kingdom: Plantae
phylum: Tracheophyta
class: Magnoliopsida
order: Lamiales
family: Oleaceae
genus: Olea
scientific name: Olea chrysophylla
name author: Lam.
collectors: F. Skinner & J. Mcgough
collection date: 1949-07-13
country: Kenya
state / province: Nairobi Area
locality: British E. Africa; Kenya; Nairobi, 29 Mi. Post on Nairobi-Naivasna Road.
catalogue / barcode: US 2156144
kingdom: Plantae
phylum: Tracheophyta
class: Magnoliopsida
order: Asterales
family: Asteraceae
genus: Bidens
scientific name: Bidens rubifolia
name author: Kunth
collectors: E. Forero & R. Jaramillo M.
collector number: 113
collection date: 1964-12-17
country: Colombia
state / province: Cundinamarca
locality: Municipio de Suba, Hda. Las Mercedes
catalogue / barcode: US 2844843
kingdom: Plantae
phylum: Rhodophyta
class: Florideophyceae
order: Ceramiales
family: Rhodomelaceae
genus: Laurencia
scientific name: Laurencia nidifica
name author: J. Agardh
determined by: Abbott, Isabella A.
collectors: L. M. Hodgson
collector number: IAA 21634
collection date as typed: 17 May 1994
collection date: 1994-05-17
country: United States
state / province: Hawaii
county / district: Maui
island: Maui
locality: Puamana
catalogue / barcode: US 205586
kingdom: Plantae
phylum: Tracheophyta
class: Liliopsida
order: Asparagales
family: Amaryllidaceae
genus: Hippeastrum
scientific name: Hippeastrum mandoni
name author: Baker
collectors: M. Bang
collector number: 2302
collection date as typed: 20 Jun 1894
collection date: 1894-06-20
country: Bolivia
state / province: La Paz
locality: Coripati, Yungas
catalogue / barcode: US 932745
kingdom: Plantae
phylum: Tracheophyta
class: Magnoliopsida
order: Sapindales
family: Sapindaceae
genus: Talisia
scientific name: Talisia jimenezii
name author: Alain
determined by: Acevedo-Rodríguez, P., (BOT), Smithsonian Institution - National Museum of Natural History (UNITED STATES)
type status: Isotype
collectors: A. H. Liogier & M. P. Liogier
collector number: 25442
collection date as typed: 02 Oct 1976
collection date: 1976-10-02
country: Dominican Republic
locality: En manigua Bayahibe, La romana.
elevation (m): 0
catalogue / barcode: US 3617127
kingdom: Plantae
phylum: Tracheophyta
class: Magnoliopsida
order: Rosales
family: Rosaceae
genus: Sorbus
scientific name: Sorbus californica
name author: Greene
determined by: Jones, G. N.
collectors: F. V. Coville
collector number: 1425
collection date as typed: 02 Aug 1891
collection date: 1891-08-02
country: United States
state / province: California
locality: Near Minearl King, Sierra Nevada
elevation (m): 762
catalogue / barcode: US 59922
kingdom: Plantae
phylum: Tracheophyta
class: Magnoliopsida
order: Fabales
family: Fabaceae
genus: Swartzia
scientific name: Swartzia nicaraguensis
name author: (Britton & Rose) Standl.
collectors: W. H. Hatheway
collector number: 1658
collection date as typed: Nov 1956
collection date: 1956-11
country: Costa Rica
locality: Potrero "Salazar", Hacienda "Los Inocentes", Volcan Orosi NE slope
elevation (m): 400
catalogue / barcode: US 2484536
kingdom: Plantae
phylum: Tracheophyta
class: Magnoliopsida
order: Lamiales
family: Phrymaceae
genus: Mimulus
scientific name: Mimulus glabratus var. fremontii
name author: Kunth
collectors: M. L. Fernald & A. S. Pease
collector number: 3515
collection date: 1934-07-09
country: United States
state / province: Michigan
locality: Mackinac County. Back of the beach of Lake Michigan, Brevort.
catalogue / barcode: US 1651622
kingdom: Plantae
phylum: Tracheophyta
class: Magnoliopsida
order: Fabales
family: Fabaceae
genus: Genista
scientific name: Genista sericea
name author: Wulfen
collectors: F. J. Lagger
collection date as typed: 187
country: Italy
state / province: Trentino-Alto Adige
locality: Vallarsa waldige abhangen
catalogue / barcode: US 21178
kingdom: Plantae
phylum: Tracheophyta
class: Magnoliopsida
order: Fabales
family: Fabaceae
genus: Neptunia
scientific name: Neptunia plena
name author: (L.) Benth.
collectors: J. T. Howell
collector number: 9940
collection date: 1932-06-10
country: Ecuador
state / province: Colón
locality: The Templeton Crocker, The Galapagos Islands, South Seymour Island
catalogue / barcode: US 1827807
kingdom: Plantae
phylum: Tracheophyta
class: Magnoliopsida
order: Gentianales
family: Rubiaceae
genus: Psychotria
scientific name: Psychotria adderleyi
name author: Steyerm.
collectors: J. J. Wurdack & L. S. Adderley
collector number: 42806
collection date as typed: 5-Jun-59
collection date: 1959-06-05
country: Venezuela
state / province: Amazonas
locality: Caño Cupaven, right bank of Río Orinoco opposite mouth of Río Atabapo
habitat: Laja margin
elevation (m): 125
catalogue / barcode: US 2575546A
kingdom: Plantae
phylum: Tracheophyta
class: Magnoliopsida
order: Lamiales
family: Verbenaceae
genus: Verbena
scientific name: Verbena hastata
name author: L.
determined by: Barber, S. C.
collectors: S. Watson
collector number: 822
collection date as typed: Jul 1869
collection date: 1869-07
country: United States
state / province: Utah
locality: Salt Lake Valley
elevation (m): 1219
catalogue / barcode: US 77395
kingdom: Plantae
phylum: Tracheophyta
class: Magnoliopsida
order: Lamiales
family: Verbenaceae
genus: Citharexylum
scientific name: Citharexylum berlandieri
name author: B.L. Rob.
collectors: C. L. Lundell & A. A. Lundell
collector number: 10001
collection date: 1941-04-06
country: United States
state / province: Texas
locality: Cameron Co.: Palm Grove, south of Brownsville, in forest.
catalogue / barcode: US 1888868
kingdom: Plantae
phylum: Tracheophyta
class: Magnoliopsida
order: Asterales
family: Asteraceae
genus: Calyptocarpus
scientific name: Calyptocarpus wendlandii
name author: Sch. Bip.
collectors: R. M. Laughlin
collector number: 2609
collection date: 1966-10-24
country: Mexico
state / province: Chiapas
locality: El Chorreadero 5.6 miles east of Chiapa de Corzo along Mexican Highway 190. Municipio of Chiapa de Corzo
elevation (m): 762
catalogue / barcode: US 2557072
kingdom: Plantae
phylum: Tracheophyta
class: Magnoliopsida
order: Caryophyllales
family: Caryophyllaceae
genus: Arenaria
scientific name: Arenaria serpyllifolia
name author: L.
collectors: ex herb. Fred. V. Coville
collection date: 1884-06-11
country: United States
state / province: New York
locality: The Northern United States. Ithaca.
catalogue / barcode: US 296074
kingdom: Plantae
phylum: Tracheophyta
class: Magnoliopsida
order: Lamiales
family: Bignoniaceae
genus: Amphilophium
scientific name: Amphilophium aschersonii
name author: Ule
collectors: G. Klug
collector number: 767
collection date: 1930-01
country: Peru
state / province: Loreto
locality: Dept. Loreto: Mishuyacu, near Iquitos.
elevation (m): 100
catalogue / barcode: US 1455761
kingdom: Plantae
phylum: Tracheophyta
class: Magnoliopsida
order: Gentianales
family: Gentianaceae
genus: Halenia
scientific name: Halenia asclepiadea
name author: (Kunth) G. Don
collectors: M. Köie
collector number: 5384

+++

• **THE TASK**: Arrange all the lines of the listing above as a numbered list, leaving out any blank lines.

• **ANSWER IN FULL**:
1. kingdom: Plantae
2. phylum: Tracheophyta
3. class: Magnoliopsida
4. order: Lamiales
5. family: Oleaceae
6. genus: Olea
7. scientific name: Olea chrysophylla
8. name author: Lam.
9. collectors: F. Skinner & J. Mcgough
10. collection date: 1949-07-13
11. country: Kenya
12. state / province: Nairobi Area
13. locality: British E. Africa; Kenya; Nairobi, 29 Mi. Post on Nairobi-Naivasna Road.
14. catalogue / barcode: US 2156144
15. kingdom: Plantae
16. phylum: Tracheophyta
17. class: Magnoliopsida
18. order: Asterales
19. family: Asteraceae
20. genus: Bidens
21. scientific name: Bidens rubifolia
22. name author: Kunth
23. collectors: E. Forero & R. Jaramillo M.
24. collector number: 113
25. collection date: 1964-12-17
26. country: Colombia
27. state / province: Cundinamarca
28. locality: Municipio de Suba, Hda. Las Mercedes
29. catalogue / barcode: US 2844843
30. kingdom: Plantae
31. phylum: Rhodophyta
32. class: Florideophyceae
33. order: Ceramiales
34. family: Rhodomelaceae
35. genus: Laurencia
36. scientific name: Laurencia nidifica
37. name author: J. Agardh
38. determined by: Abbott, Isabella A.
39. collectors: L. M. Hodgson
40. collector number: IAA 21634
41. collection date as typed: 17 May 1994
42. collection date: 1994-05-17
43. country: United States
44. state / province: Hawaii
45. county / district: Maui
46. island: Maui
47. locality: Puamana
48. catalogue / barcode: US 205586
49. kingdom: Plantae
50. phylum: Tracheophyta
51. class: Liliopsida
52. order: Asparagales
53. family: Amaryllidaceae
54. genus: Hippeastrum
55. scientific name: Hippeastrum mandoni
56. name author: Baker
57. collectors: M. Bang
58. collector number: 2302
59. collection date as typed: 20 Jun 1894
60. collection date: 1894-06-20
61. country: Bolivia
62. state / province: La Paz
63. locality: Coripati, Yungas
64. catalogue / barcode: US 932745
65. kingdom: Plantae
66. phylum: Tracheophyta
67. class: Magnoliopsida
68. order: Sapindales
69. family: Sapindaceae
70. genus: Talisia
71. scientific name: Talisia jimenezii
72. name author: Alain
73. determined by: Acevedo-Rodríguez, P., (BOT), Smithsonian Institution - National Museum of Natural History (UNITED STATES)
74. type status: Isotype
75. collectors: A. H. Liogier & M. P. Liogier
76. collector number: 25442
77. collection date as typed: 02 Oct 1976
78. collection date: 1976-10-02
79. country: Dominican Republic
80. locality: En manigua Bayahibe, La romana.
81. elevation (m): 0
82. catalogue / barcode: US 3617127
83. kingdom: Plantae
84. phylum: Tracheophyta
85. class: Magnoliopsida
86. order: Rosales
87. family: Rosaceae
88. genus: Sorbus
89. scientific name: Sorbus californica
90. name author: Greene
91. determined by: Jones, G. N.
92. collectors: F. V. Coville
93. collector number: 1425
94. collection date as typed: 02 Aug 1891
95. collection date: 1891-08-02
96. country: United States
97. state / province: California
98. locality: Near Minearl King, Sierra Nevada
99. elevation (m): 762
100. catalogue / barcode: US 59922
101. kingdom: Plantae
102. phylum: Tracheophyta
103. class: Magnoliopsida
104. order: Fabales
105. family: Fabaceae
106. genus: Swartzia
107. scientific name: Swartzia nicaraguensis
108. name author: (Britton & Rose) Standl.
109. collectors: W. H. Hatheway
110. collector number: 1658
111. collection date as typed: Nov 1956
112. collection date: 1956-11
113. country: Costa Rica
114. locality: Potrero "Salazar", Hacienda "Los Inocentes", Volcan Orosi NE slope
115. elevation (m): 400
116. catalogue / barcode: US 2484536
117. kingdom: Plantae
118. phylum: Tracheophyta
119. class: Magnoliopsida
120. order: Lamiales
121. family: Phrymaceae
122. genus: Mimulus
123. scientific name: Mimulus glabratus var. fremontii
124. name author: Kunth
125. collectors: M. L. Fernald & A. S. Pease
126. collector number: 3515
127. collection date: 1934-07-09
128. country: United States
129. state / province: Michigan
130. locality: Mackinac County. Back of the beach of Lake Michigan, Brevort.
131. catalogue / barcode: US 1651622
132. kingdom: Plantae
133. phylum: Tracheophyta
134. class: Magnoliopsida
135. order: Fabales
136. family: Fabaceae
137. genus: Genista
138. scientific name: Genista sericea
139. name author: Wulfen
140. collectors: F. J. Lagger
141. collection date as typed: 187
142. country: Italy
143. state / province: Trentino-Alto Adige
144. locality: Vallarsa waldige abhangen
145. catalogue / barcode: US 21178
146. kingdom: Plantae
147. phylum: Tracheophyta
148. class: Magnoliopsida
149. order: Fabales
150. family: Fabaceae
151. genus: Neptunia
152. scientific name: Neptunia plena
153. name author: (L.) Benth.
154. collectors: J. T. Howell
155. collector number: 9940
156. collection date: 1932-06-10
157. country: Ecuador
158. state / province: Colón
159. locality: The Templeton Crocker, The Galapagos Islands, South Seymour Island
160. catalogue / barcode: US 1827807
161. kingdom: Plantae
162. phylum: Tracheophyta
163. class: Magnoliopsida
164. order: Gentianales
165. family: Rubiaceae
166. genus: Psychotria
167. scientific name: Psychotria adderleyi
168. name author: Steyerm.
169. collectors: J. J. Wurdack & L. S. Adderley
170. collector number: 42806
171. collection date as typed: 5-Jun-59
172. collection date: 1959-06-05
173. country: Venezuela
174. state / province: Amazonas
175. locality: Caño Cupaven, right bank of Río Orinoco opposite mouth of Río Atabapo
176. habitat: Laja margin
177. elevation (m): 125
178. catalogue / barcode: US 2575546A
179. kingdom: Plantae
180. phylum: Tracheophyta
181. class: Magnoliopsida
182. order: Lamiales
183. family: Verbenaceae
184. genus: Verbena
185. scientific name: Verbena hastata
186. name author: L.
187. determined by: Barber, S. C.
188. collectors: S. Watson
189. collector number: 822
190. collection date as typed: Jul 1869
191. collection date: 1869-07
192. country: United States
193. state / province: Utah
194. locality: Salt Lake Valley
195. elevation (m): 1219
196. catalogue / barcode: US 77395
197. kingdom: Plantae
198. phylum: Tracheophyta
199. class: Magnoliopsida
200. order: Lamiales
201. family: Verbenaceae
202. genus: Citharexylum
203. scientific name: Citharexylum berlandieri
204. name author: B.L. Rob.
205. collectors: C. L. Lundell & A. A. Lundell
206. collector number: 10001
207. collection date: 1941-04-06
208. country: United States
209. state / province: Texas
210. locality: Cameron Co.: Palm Grove, south of Brownsville, in forest.
211. catalogue / barcode: US 1888868
212. kingdom: Plantae
213. phylum: Tracheophyta
214. class: Magnoliopsida
215. order: Asterales
216. family: Asteraceae
217. genus: Calyptocarpus
218. scientific name: Calyptocarpus wendlandii
219. name author: Sch. Bip.
220. collectors: R. M. Laughlin
221. collector number: 2609
222. collection date: 1966-10-24
223. country: Mexico
224. state / province: Chiapas
225. locality: El Chorreadero 5.6 miles east of Chiapa de Corzo along Mexican Highway 190. Municipio of Chiapa de Corzo
226. elevation (m): 762
227. catalogue / barcode: US 2557072
228. kingdom: Plantae
229. phylum: Tracheophyta
230. class: Magnoliopsida
231. order: Caryophyllales
232. family: Caryophyllaceae
233. genus: Arenaria
234. scientific name: Arenaria serpyllifolia
235. name author: L.
236. collectors: ex herb. Fred. V. Coville
237. collection date: 1884-06-11
238. country: United States
239. state / province: New York
240. locality: The Northern United States. Ithaca.
241. catalogue / barcode: US 296074
242. kingdom: Plantae
243. phylum: Tracheophyta
244. class: Magnoliopsida
245. order: Lamiales
246. family: Bignoniaceae
247. genus: Amphilophium
248. scientific name: Amphilophium aschersonii
249. name author: Ule
250. collectors: G. Klug
251. collector number: 767
252. collection date: 1930-01
253. country: Peru
254. state / province: Loreto
255. locality: Dept. Loreto: Mishuyacu, near Iquitos.
256. elevation (m): 100
257. catalogue / barcode: US 1455761
258. kingdom: Plantae
259. phylum: Tracheophyta
260. class: Magnoliopsida
261. order: Gentianales
262. family: Gentianaceae
263. genus: Halenia
264. scientific name: Halenia asclepiadea
265. name author: (Kunth) G. Don
266. collectors: M. Köie
267. collector number: 5384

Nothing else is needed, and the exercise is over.